Alors en conclusion de ses 3 points ont pensera donc que l’idéologie américaine est celle du juste et du « bien » ; le russe devient alors qu’un artifice de la victoire qu’on peine à partager avec lui malgré le déroulement de l’histoire et surtout on ne concède pas vraiment à le mettre du coté du bien puisqu’il vient de facto dans celui du nouvel adversaire qui vient de naitre avec l’arrivée de la guerre froide. Quid des résistants d’Europe sous l’occupation qui étaient pourtant résolument communistes pour beaucoup ? On se perdra tant le manque de réalisme durant ce postula dresse une optique biaisée, ratée voir totalement incomprise.
A ma connaissance, le fantasme du [Grand soir] n’est pas nouveau au sein de l’idéologie communiste. Elle a vu l’intensité de sa flamme baissée au fil du temps et de la défaite de la guerre froide mais elle tend à souffler régulièrement sur les braise pour dresser des perspectives qu’elle n’a pas pu atteindre par des moyens normaux.

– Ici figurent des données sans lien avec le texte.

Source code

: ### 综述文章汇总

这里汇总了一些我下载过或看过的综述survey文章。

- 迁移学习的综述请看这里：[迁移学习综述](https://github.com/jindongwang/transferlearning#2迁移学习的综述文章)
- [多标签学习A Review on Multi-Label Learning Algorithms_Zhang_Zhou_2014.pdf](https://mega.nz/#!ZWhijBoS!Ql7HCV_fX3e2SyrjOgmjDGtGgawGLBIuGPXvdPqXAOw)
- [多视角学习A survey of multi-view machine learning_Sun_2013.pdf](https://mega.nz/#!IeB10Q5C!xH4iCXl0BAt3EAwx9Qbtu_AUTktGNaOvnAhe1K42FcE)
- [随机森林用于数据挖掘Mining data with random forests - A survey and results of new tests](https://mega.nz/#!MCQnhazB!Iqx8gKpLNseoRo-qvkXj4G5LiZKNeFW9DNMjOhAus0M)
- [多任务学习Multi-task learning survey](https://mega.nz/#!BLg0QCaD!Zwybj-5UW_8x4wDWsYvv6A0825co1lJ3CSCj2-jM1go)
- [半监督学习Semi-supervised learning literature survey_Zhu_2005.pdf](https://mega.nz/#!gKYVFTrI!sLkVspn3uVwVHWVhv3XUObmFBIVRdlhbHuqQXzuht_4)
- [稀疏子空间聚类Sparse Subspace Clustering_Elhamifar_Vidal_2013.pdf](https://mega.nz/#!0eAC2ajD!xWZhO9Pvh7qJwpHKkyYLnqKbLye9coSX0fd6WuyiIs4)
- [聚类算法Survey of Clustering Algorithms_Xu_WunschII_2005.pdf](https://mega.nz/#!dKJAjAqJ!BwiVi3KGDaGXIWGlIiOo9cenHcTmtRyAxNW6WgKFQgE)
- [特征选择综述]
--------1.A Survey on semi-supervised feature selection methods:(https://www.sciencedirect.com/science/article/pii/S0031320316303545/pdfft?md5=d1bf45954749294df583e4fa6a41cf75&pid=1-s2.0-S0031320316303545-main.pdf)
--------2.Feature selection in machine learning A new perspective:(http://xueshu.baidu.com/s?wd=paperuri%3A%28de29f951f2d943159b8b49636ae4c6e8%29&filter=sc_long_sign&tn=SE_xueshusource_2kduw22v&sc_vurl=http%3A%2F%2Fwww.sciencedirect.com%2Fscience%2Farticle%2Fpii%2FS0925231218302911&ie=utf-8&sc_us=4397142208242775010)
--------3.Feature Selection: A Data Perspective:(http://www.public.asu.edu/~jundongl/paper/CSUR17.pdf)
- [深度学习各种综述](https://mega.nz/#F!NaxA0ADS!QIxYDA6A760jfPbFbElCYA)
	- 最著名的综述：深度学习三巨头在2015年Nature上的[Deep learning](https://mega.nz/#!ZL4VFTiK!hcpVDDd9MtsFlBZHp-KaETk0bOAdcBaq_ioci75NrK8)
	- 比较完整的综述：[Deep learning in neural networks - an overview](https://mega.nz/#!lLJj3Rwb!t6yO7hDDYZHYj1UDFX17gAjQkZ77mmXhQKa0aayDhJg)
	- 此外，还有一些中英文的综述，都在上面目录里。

La grande nouvelle que l’on apprend avec ce sujet c’est que le capitalisme l’a emporté. Non sans sourire devant la perspective qu’il aura fallut 2 décennies à certains pour le comprendre, il ne faut quand même pas bafouer le constat selon lequel tout ne serait pas parfait.
Depuis la fin de la guerre froide, puisqu’on en est toujours là semble t il, le monde bi polaire a éclaté et est devenu ce qu’il est, encore plus sauvage, encore plus compliqué. C’est un fait. Mais sans vouloir faire injure à ceux qui ne regardent les choses qu’à travers un prisme idéologique, qu’est ce qui n’est pas compris dans le fait que la nature humaine impose les abus enfilés en collier de perles et non le système politique.
Car c’est bien là le piètre tour de passe passe que tente d’imposer l’auteur : nous faire croire qu’en enfilant l’aiguille dans le recueil de doléance, encore, piquant, vindicatif voir vociférant (à la lecture des énièmes rajouts signe d’un manque argumentaire déjà consommé) ; nous faire croire donc, qu’en les enfilant, en les dénonçant, la sainte parole viendra nous définir ce qu’est un monde juste, beau, parfait, immaculé et destitué de ces salops qui s’engraissent et martyrise le bon peuple.
Alors ma question, c’est de comprendre comment on peut croire qu’une sottise, même argumentée, peut passer pour autre chose ? Car le monde est ce qu’il est et l’Homme ne deviendra pas autre chose au motif que le système va changer. Le communisme, pour prendre ce qui est censé être opposé à ce qui est dénoncé, le communisme a fait la part belle à la supra-corruption (voir Chine), le communisme a fait la part belle aux mafia (voir Russie), le communisme c’est le fantasme d’être différent alors qu’en réalité c’est uniquement le message donné au peuple qui varie.
C’est une forme de panflet, je ne vais pas parler d’intox car il n’y a probablement aucun manquement à la véracité des faits, mais la nature de ce qui est exposée est largement tronquée.
Faites la révolution bons braves, faites donc comme ces peuples de méditerranée qui ont choisi de bouter leurs tyran pour en amener des nouveaux censé être les plus vertueux et le plus juste à l’initiative du combat. Refaites donc peuple de France cette révolution pourtant raté d’il y a 2 siècle et dont la finalité vous échappera encore au profit des plus malins, les même qui vous entraineront à renverser les chaises.
L’anti-sémitisme n’est même pas voilé, l’idéologie encore un peu trop verte pour être affirmée sans zone chaotique, la ligne clair et accusatrice, il y a peu de chance pour qu’on nous épargne l’envie jubilatoire des têtes sanguinolentes qui tombent au coin des rues et tout ça pour quoi ? Pour faire un monde meilleur et enfin juste pour les peuples. Quelle farce.